Difatti il nostro accontentarci del quotidiano, del far parte di tutte quelle voci, lascia spazio ad un grande vuoto, un’insoddisfazione che può crescere rigogliosa al nostro interno. Pensate sempre alla scena in caffetteria, ai vari tavoli che si trovano vicino al vostro e alle persone che sono presenti. Potrete osservare che ogni discorso, ogni dialogo ha la stessa struttura, si concatenano quasi sempre allo stesso modo. Lo si può capire solo osservando l’ascoltatore, o meglio, il presunto ascoltatore. Ebbene è facile ormai notare come ogni nostro interlocutore sia lì, presente forse come un falso interessato, pronto a rispondere con le parole migliori, le meglio pensate, in grado di stupirvi. La verità è che ci sentiamo così protagonisti di questa vita, a volte addirittura della vita degli altri, che arriviamo a pretendere sempre i riflettori puntati verso di noi. Il nostro ascolto risulta essere solo l’attesa per una formulazione efficace, ovverosia ci riduciamo ad ascoltare per rispondere e non per il solo piacere, oltre che all’utilità, di ascoltare.

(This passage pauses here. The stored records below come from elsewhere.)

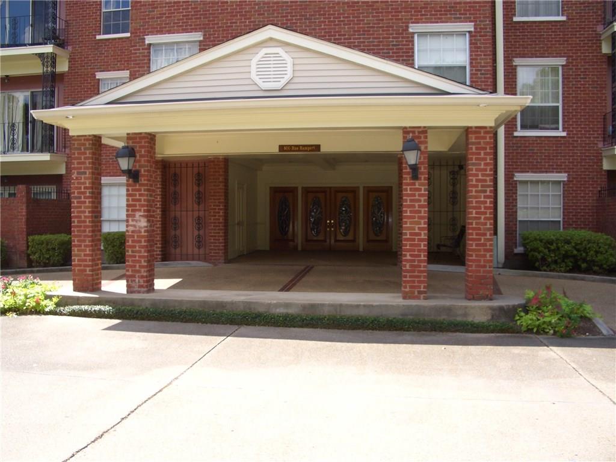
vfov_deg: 40.7
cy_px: 231
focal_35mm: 35
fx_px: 623
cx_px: 308
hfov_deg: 52.6
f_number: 4.3
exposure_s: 1/160
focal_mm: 5.8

Non so se a voi sia mai capitato di avere un sincero e sentito dialogo con una persona, composto di silenzi, attimi di riflessione e di accordi e concessioni, quasi da ricondurci alla struttura del dialogo tra i vari interlocutori di Platone attraverso la figura parlante del maestro Socrate. Anche in questo caso arriviamo a meravigliarci di quanto risulti essere differente un dialogo del genere rispetto alle solite conversazioni a cui siamo sottoposti ogni giorno, e tutto ciò solo per il fatto che parliamo veramente con un ristretto numero di persone, quasi da poterle contare sulle dita di una mano. Per la maggior parte del tempo, invece, ci abbandoniamo ad un sistema malato, fasullo se contiamo le necessità di una persona. Tutta quella chiacchiera che continua a circondarvi, secondo dopo secondo, è il motivo principale che ci porta a sentirci soli, incompresi e muti rispetto al mondo. Arriviamo all’incapacità di comunicare davvero noi stessi, bensì solo all’emissione di suoni, un freddo e disinteressato linguaggio che linguaggio non è più. Da noi può librarsi solo un timido e silenzioso grido, quell’inconscia richiesta di essere salvati e che da molte, troppe persone verrà ignorata, finché non incontreremo il nostro miracolo, e potremmo essere noi stessi come un’altra persona che, anch’ella come noi non poteva salvarsi da sola.